Now, solve for $\frac{dh}{dt}$:

$$\frac{dh}{dt}=\frac{10}{4\pi }=\frac{5}{2\pi }$$

The water level is rising at a rate of $\frac{5}{2\pi }$ feet per minute.

Using Your Calculator

Related rates problems are solved analytically. The primary steps of setting up the equation, differentiating using the chain rule, and performing algebraic substitution must be done by hand. A calculator is not used to find the derivative in these problems.

The calculator's role is limited to performing the final arithmetic calculation if a decimal approximation is required. For example, in the conical tank problem, if the question asked for a decimal answer, you would use your calculator to compute $\frac{5}{2\pi }\approx 0.796$. All supporting calculus work must be shown to receive credit on the AP Exam.

AP Exam Quick Hit

Common Question Types

• Geometric Shapes: A problem involving a simple geometric shape where one dimension is changing, affecting another property like area or volume.

  • Example: Air is pumped into a spherical balloon at a rate of 5 cm^3/min. How fast is the radius of the balloon increasing when the diameter is 20 cm?

• Pythagorean Theorem Contexts: A problem based on a right triangle where the lengths of one or more sides are changing with time.

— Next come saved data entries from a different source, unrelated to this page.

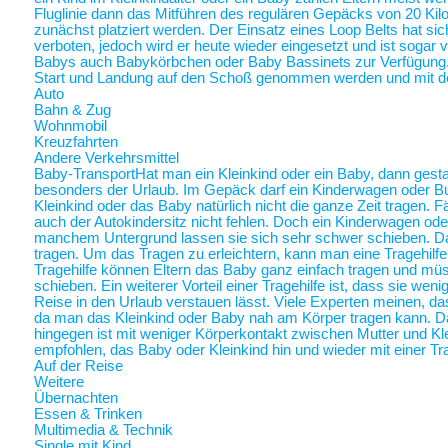
Fluglinie dann das Mitführen des regulären Gepäcks von 20 Ki
zunächst platziert werden. Der Einsatz eines Loop Belts hat sic
verboten, jedoch wird er heute wieder eingesetzt und ist sogar
Babys auch Babykörbchen oder Baby Bassinets zur Verfügung
Start und Landung auf den Schoß genommen werden und mit 
Auto
Bahn & Zug
Wohnmobil
Kreuzfahrten
Andere Verkehrsmittel
Baby-Transport
Hat man ein Kleinkind oder ein Baby, dann gestalt
besonders der Urlaub. Im Gepäck darf ein Kinderwagen oder Bugg
Kleinkind oder das Baby natürlich nicht die ganze Zeit tragen. 
auch der Autokindersitz nicht fehlen. Doch ein Kinderwagen oder
manchem Untergrund lassen sie sich sehr schwer schieben. Da 
tragen. Um das Tragen zu erleichtern, kann man eine Tragehilf
Tragehilfe können Eltern das Baby ganz einfach tragen und m
schieben. Ein weiterer Vorteil einer Tragehilfe ist, dass sie we
Reise in den Urlaub verstauen lässt. Viele Experten meinen, das
da man das Kleinkind oder Baby nah am Körper tragen kann.
hingegen ist mit weniger Körperkontakt zwischen Mutter und Kl
empfohlen, das Baby oder Kleinkind hin und wieder mit einer Tra
Auf der Reise
Weitere
Übernachten
Essen & Trinken
Multimedia & Technik
Single mit Kind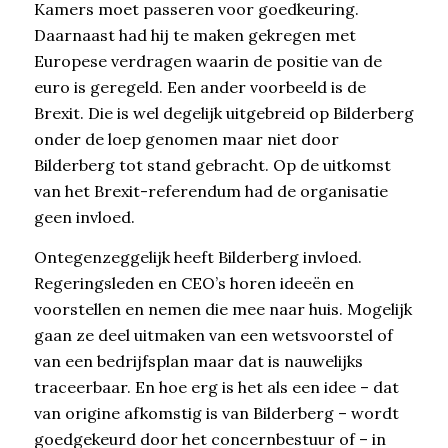
Kamers moet passeren voor goedkeuring.
Daarnaast had hij te maken gekregen met
Europese verdragen waarin de positie van de
euro is geregeld. Een ander voorbeeld is de
Brexit. Die is wel degelijk uitgebreid op Bilderberg
onder de loep genomen maar niet door
Bilderberg tot stand gebracht. Op de uitkomst
van het Brexit-referendum had de organisatie
geen invloed.
Ontegenzeggelijk heeft Bilderberg invloed.
Regeringsleden en CEO’s horen ideeën en
voorstellen en nemen die mee naar huis. Mogelijk
gaan ze deel uitmaken van een wetsvoorstel of
van een bedrijfsplan maar dat is nauwelijks
traceerbaar. En hoe erg is het als een idee – dat
van origine afkomstig is van Bilderberg – wordt
goedgekeurd door het concernbestuur of – in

  • Example: A 13-foot ladder is leaning against a vertical wall. The bottom of the ladder is sliding away from the wall at a rate of 2 ft/sec. How fast is the top of the ladder sliding down the wall when the bottom of the ladder is 5 feet from the wall?

• Similar Triangles (Shadows/Cones): Problems where the geometric setup involves similar triangles, such as a person walking away from a lamppost or liquid filling/draining from a conical tank.

  • Example: A 6-foot-tall person walks away from a 15-foot-tall lamppost at a rate of 4 ft/sec. At what rate is the tip of their shadow moving when they are 10 feet from the lamppost?

Common Mistakes

• Substituting Before Differentiating: Plugging in an instantaneous value (like $r=5$) into the primary equation ($A=\pi r^2$) before taking the derivative with respect to $t$. This incorrectly treats a variable as a constant, making its derivative zero.

• Forgetting the Chain Rule: The most common calculus error is forgetting to multiply by the rate of change of the variable. For instance, differentiating $r^2$ with respect to $t$ and writing $2r$ instead of the correct $2r\frac{dr}{dt}$.

• Ignoring Negative Rates: Failing to assign a negative sign to a rate of change for a quantity that is decreasing. If a ladder is sliding down a wall, its height $y$ is decreasing, so $\frac{dy}{dt}$ must be negative. If a tank is draining, $\frac{dV}{dt}$ is negative.

• Forgetting Units: Not including the correct units in the final answer. Rates should have units like distance/time, area/time, or volume/time (e.g., ft/sec, in^2/min, m^3/hr).

• Mishandling Product/Quotient Rules: In problems where variables are not eliminated before differentiating (e.g., finding the rate of change of a rectangle's area $A=lw$), students may forget to use the product rule: $\frac{dA}{dt}=l\frac{dw}{dt}+w\frac{dl}{dt}$.